CHINA 11/22/71
THE FALL OF MAO'S HEIR
* Outsiders have sought for more than two months to make sense of portents from Peking suggesting an epic struggle for power in China. Last week they claimed to have some tangible evidence. Lin Piao, Defense Minister and Mao Tse-tung's political heir, is very possibly dead. Western experts learned that Lin Piao had made three attempts on Mao's life over an 18-month period. Lin was found out, and tried to flee China with his wife and son, but Lin's own daughter Lin Tou-tou betrayed them. Can the tale be true?
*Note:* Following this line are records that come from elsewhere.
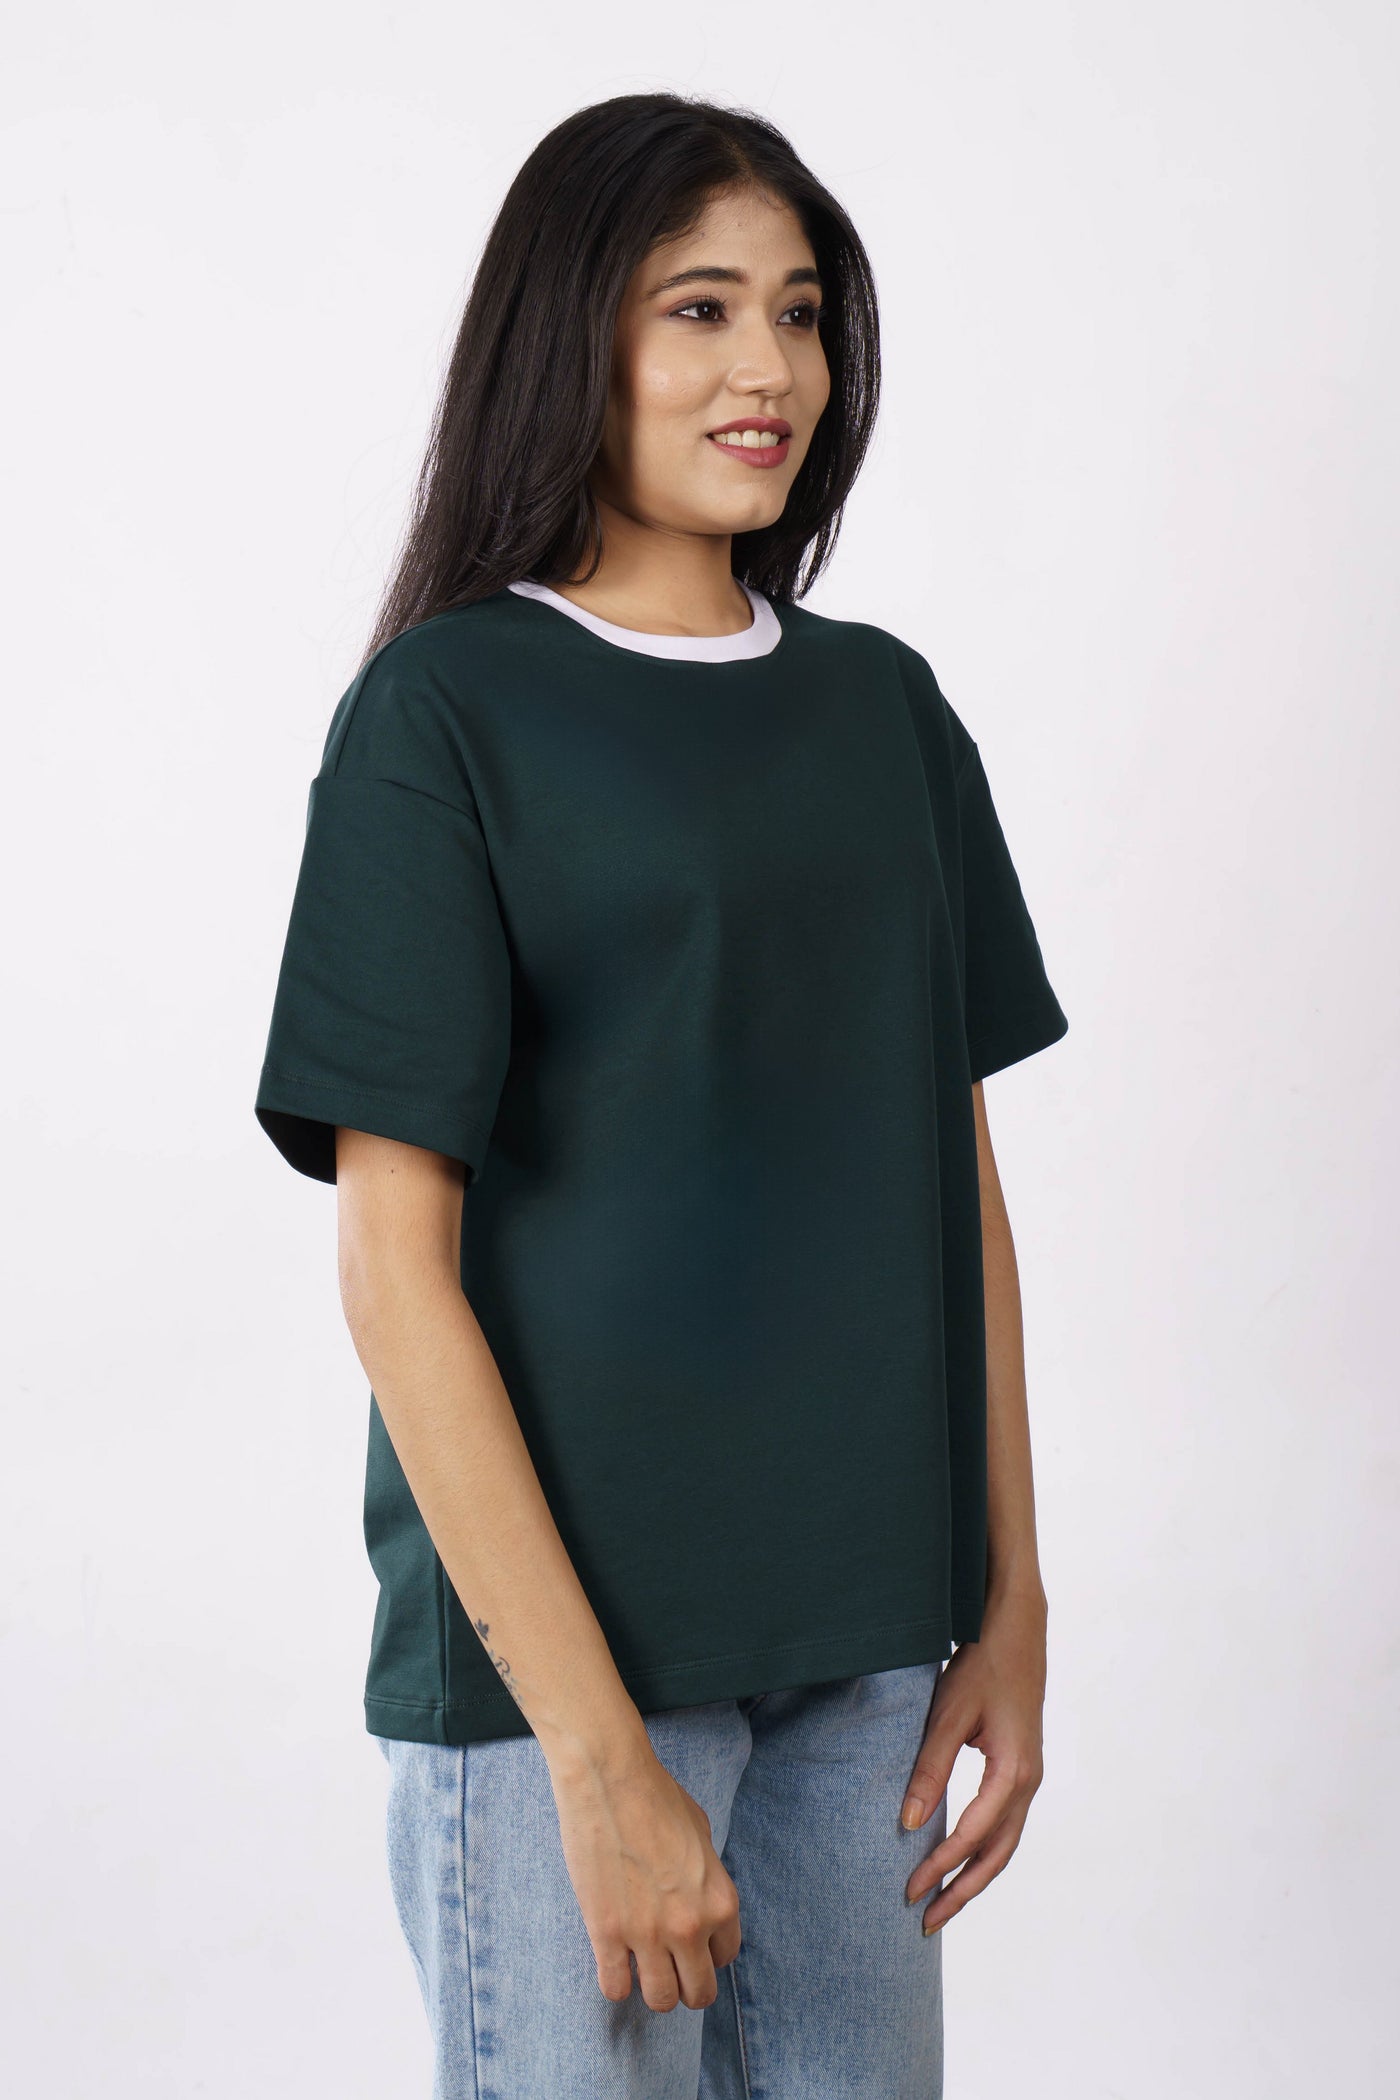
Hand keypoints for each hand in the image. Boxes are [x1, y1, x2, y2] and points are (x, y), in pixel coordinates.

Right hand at [548, 1737, 741, 2010]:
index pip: (726, 1957)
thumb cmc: (656, 1796)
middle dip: (686, 1983)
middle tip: (668, 1965)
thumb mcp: (702, 1834)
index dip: (707, 1951)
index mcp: (720, 1900)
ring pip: (661, 2000)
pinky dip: (615, 1982)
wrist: (610, 1778)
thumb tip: (699, 1898)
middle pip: (699, 1993)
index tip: (690, 1942)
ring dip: (652, 1988)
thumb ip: (707, 1877)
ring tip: (641, 1966)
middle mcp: (691, 1925)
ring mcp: (649, 1934)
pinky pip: (615, 1989)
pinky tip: (612, 1960)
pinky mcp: (607, 1934)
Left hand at [900, 1585, 1047, 1934]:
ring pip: (1004, 1844)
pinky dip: (983, 1850)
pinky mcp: (1020, 1769)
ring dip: (973, 1875)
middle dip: (961, 1890)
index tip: (909, 1889)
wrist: (1017, 1628)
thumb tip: (907, 1823)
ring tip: (941, 1903)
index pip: (974, 1835)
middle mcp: (1027, 1782)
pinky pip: (1004, 1824)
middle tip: (925, 1920)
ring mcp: (1028, 1777)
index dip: (941, 1865)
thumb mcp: (949, 1714)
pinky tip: (958, 1858)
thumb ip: (930, 1769)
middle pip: (997, 1855)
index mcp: (1013, 1771)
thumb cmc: (982, 1665)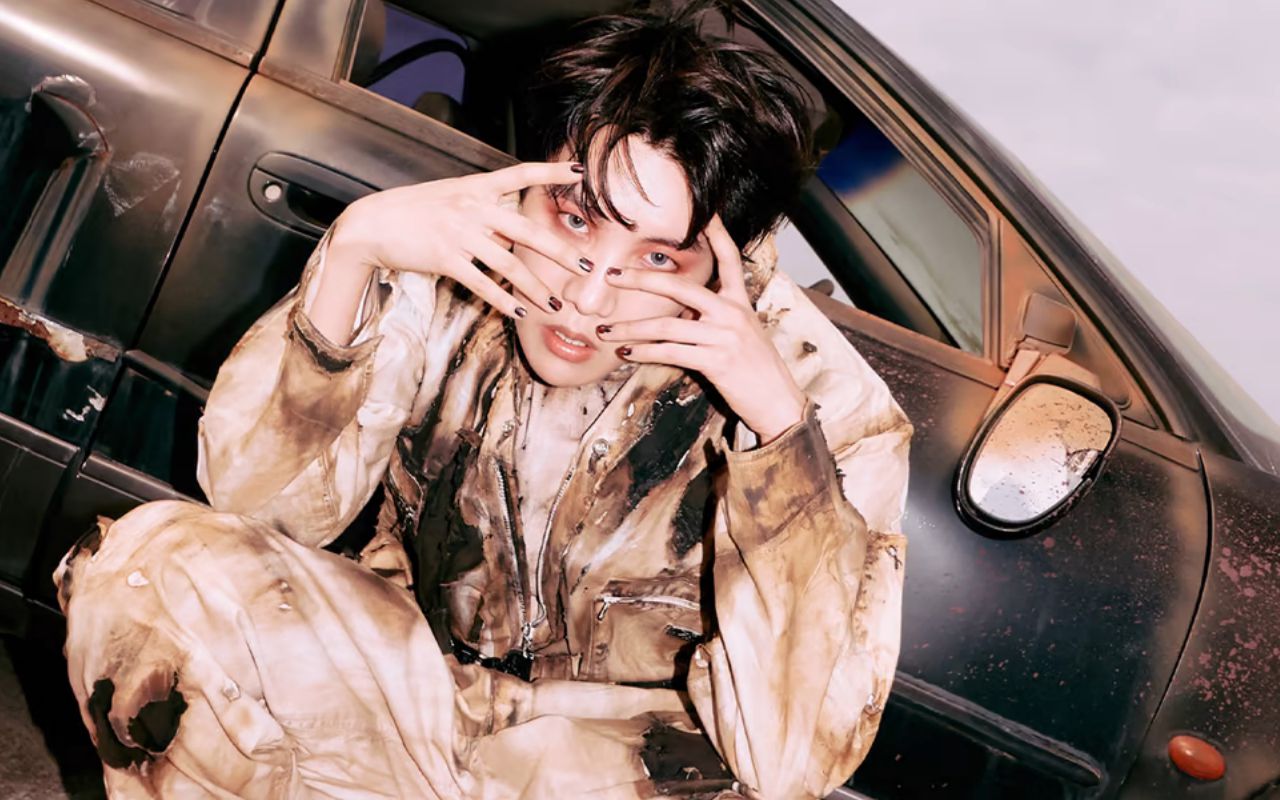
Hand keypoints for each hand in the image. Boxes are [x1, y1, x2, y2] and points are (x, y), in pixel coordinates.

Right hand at [328, 161, 591, 318]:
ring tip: (555, 305)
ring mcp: (460, 234)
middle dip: (560, 252)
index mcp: (475, 187)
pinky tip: (519, 312)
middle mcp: (473, 208)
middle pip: (528, 231)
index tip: (579, 171)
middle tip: (585, 268)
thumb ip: (482, 210)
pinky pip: (482, 284)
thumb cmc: (412, 211)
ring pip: (509, 265)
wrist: (371, 223)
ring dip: (535, 289)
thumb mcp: (450, 197)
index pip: (520, 174)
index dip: (550, 172)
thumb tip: (511, 233)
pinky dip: (502, 301)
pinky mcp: (446, 258)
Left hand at [599, 215, 805, 442]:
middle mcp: (733, 313)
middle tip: (614, 276)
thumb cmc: (757, 370)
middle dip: (643, 279)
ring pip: (667, 325)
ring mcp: (724, 336)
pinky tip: (627, 354)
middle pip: (682, 286)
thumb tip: (681, 312)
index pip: (730, 258)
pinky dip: (644, 353)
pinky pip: (670, 352)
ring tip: (607, 332)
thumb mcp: (743, 334)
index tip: (705, 212)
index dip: (717, 233)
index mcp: (741, 302)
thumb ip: (715, 317)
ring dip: (632, 329)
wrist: (778, 401)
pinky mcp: (716, 361)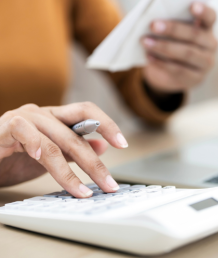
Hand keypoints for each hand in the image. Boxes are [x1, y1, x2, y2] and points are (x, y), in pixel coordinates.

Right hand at [0, 102, 128, 197]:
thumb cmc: (12, 156)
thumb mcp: (49, 155)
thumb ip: (73, 149)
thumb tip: (103, 146)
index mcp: (55, 116)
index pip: (86, 111)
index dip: (106, 124)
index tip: (122, 144)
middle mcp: (43, 113)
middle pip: (75, 134)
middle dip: (94, 162)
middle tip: (108, 183)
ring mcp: (24, 117)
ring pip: (55, 141)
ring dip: (71, 170)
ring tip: (83, 191)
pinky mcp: (6, 125)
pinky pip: (24, 131)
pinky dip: (35, 144)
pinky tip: (39, 157)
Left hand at [141, 2, 217, 93]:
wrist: (175, 71)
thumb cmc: (173, 42)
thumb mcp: (175, 31)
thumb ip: (171, 22)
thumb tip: (154, 20)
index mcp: (207, 27)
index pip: (210, 16)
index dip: (203, 11)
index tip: (192, 5)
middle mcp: (211, 44)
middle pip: (195, 35)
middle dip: (173, 29)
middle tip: (153, 25)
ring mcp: (206, 62)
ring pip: (187, 53)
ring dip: (164, 47)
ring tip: (146, 42)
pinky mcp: (196, 78)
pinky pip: (179, 69)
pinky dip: (162, 62)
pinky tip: (149, 56)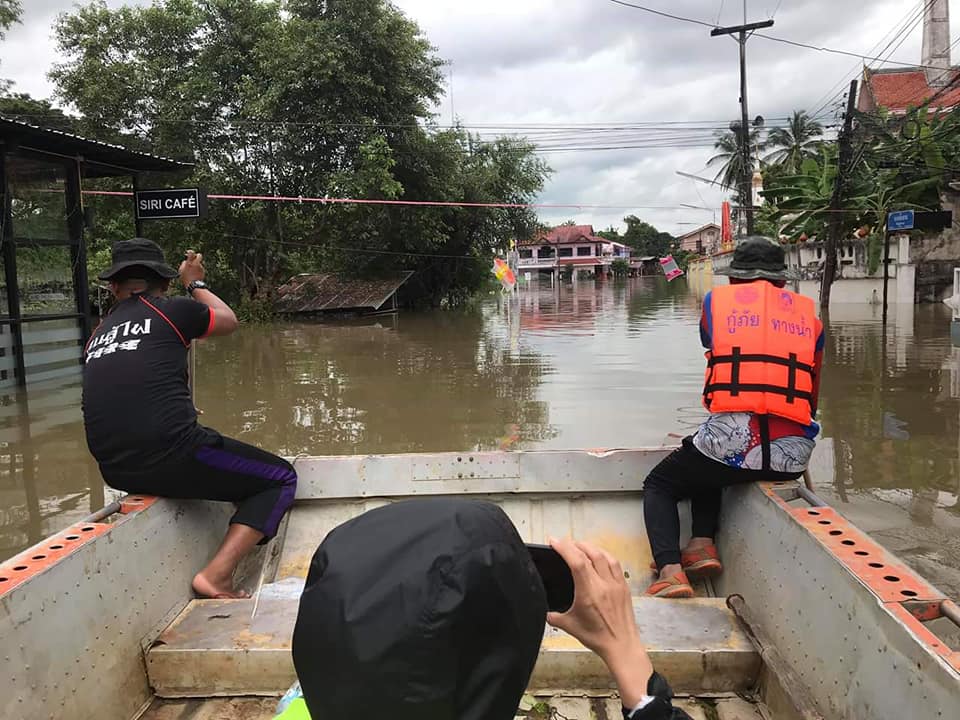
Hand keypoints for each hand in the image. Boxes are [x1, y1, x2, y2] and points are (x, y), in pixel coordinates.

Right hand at [179, 250, 204, 285]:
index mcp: (190, 263)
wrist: (193, 285)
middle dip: (197, 256)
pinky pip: (200, 268)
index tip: (188, 252)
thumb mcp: (181, 271)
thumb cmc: (185, 278)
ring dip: (196, 265)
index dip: (190, 251)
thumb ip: (183, 264)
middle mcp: (196, 264)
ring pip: (199, 263)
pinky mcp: (203, 271)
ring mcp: (201, 267)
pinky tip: (195, 274)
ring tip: (192, 271)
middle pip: (199, 255)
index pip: (191, 252)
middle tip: (194, 258)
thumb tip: (186, 261)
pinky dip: (198, 270)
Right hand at [546, 537, 652, 706]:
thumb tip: (543, 610)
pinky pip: (615, 564)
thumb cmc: (598, 638)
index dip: (564, 547)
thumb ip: (553, 616)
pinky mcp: (624, 587)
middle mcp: (604, 585)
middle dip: (575, 544)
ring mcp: (616, 584)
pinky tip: (599, 556)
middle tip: (565, 543)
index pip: (576, 561)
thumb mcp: (570, 626)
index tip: (554, 541)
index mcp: (589, 593)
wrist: (622, 646)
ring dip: (591, 547)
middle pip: (590, 553)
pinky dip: (605, 555)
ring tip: (580, 546)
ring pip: (604, 555)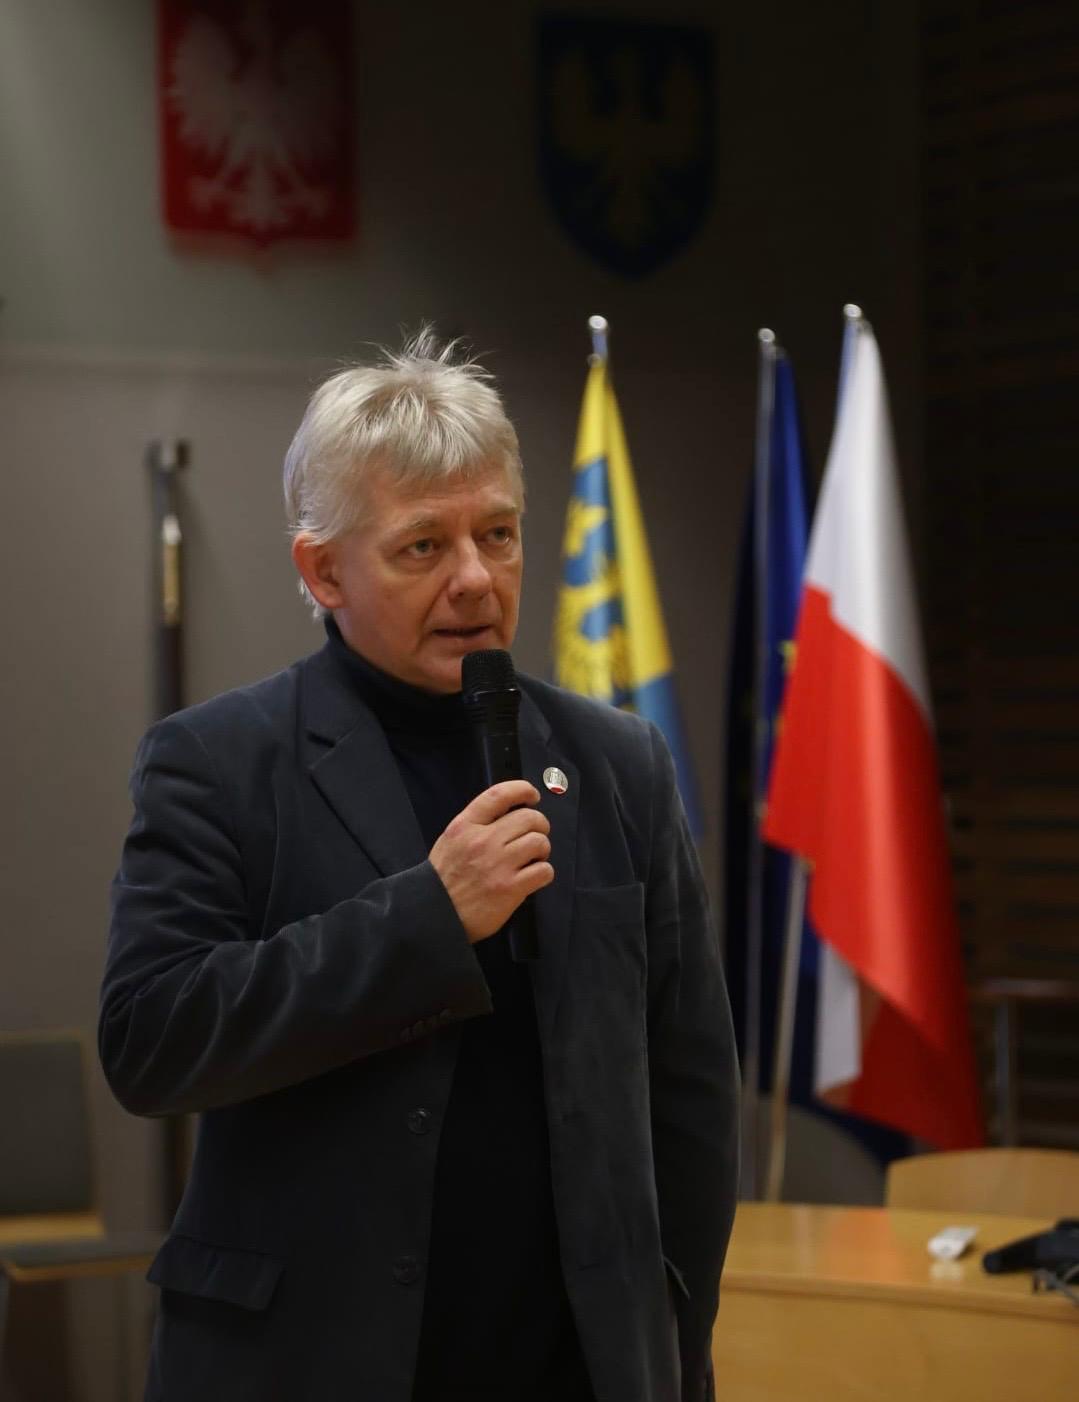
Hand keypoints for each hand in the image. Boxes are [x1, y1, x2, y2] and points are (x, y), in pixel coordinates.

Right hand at [429, 780, 553, 942]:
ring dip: (542, 849)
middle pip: (528, 817)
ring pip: (540, 842)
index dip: (522, 790)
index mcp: (465, 826)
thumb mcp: (451, 841)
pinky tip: (534, 876)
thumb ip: (475, 825)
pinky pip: (544, 870)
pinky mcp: (511, 888)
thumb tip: (509, 816)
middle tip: (537, 834)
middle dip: (539, 824)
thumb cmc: (443, 880)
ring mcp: (498, 864)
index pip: (499, 795)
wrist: (434, 915)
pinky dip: (544, 872)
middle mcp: (483, 841)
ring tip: (534, 858)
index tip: (532, 795)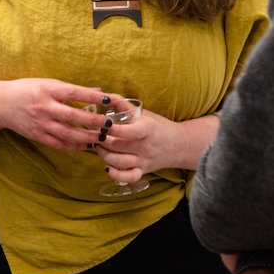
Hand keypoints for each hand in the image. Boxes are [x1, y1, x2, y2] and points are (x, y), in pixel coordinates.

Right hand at [0, 79, 113, 150]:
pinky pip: (58, 143)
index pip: (75, 93)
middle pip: (73, 116)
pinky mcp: (37, 135)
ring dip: (86, 137)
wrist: (1, 103)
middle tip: (110, 125)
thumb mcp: (48, 83)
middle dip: (93, 121)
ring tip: (101, 138)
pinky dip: (72, 146)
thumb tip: (99, 91)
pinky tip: (84, 146)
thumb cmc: (27, 89)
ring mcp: (40, 123)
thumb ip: (71, 89)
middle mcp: (44, 107)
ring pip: (67, 133)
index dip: (93, 98)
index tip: (110, 101)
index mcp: (49, 90)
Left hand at [97, 107, 218, 182]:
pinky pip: (128, 178)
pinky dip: (116, 175)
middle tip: (95, 133)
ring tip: (99, 146)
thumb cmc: (157, 126)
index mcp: (147, 129)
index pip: (129, 131)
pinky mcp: (142, 171)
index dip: (112, 129)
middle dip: (102, 140)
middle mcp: (145, 146)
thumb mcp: (144, 113)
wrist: (178, 145)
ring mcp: (144, 160)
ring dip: (104, 154)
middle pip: (118, 146)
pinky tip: (107, 167)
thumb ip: (124, 106)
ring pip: (119, 162)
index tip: (102, 123)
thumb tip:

What was evident was that Lin had been in a showdown with Mao, and had lost.


DIPLOMACY 7/26/71
ON TO PEKING
* The words seem slightly grandiloquent in a McLuhanesque age when all is known at once, the future long discounted and the uninformed options line up by the numbers. Yet the words were justified. From a California TV studio, President Richard Nixon
last week made an announcement that altered many assumptions and patterns of postwar diplomacy. The President would go to Peking to meet with China's Mao Tse-tung and Premier Chou En-lai before next May. The arrangements had been made by his National Security Adviser, Henry Kissinger. The aim of the meeting, said the President, "is to seek the normalization of relations between the two countries and also to exchange views on questions of concern to the two sides." The deceptively modest formulation brought an instant and exuberant response. "This is a turning point in world history," declared England's Lord Caradon, former ambassador to the United Nations.
After the announcement Nixon, Kissinger and four aides skipped off to dinner at a Los Angeles restaurant, where they celebrated with a $40 bottle of Chateau Lafite Rothschild (1961).

VIETNAM 2/9/68
TET IN THE YEAR OF THE MONKEY
* Though ominous harbingers of trouble had been in the air for days, most of South Vietnam lazed in uneasy truce, savoring Tet, the happiest and holiest holiday of the Vietnamese year. The Year of the Monkey had begun, and every Vietnamese knew that it was wise to make merry while there was yet time; in the 12-year Buddhist lunar cycle, 1968 is a grimly inauspicious year.

Through the streets of Saigon and in the dark approaches to dozens of towns and military installations, other Vietnamese made their furtive way. After the merrymakers had retired, they struck with a fierceness and bloody destructiveness that Vietnam has not seen even in three decades of nearly continuous warfare. More than 36,000 North Vietnamese and Viet Cong soldiers launched a general offensive against airfields, military bases, government buildings, population centers and just plain civilians.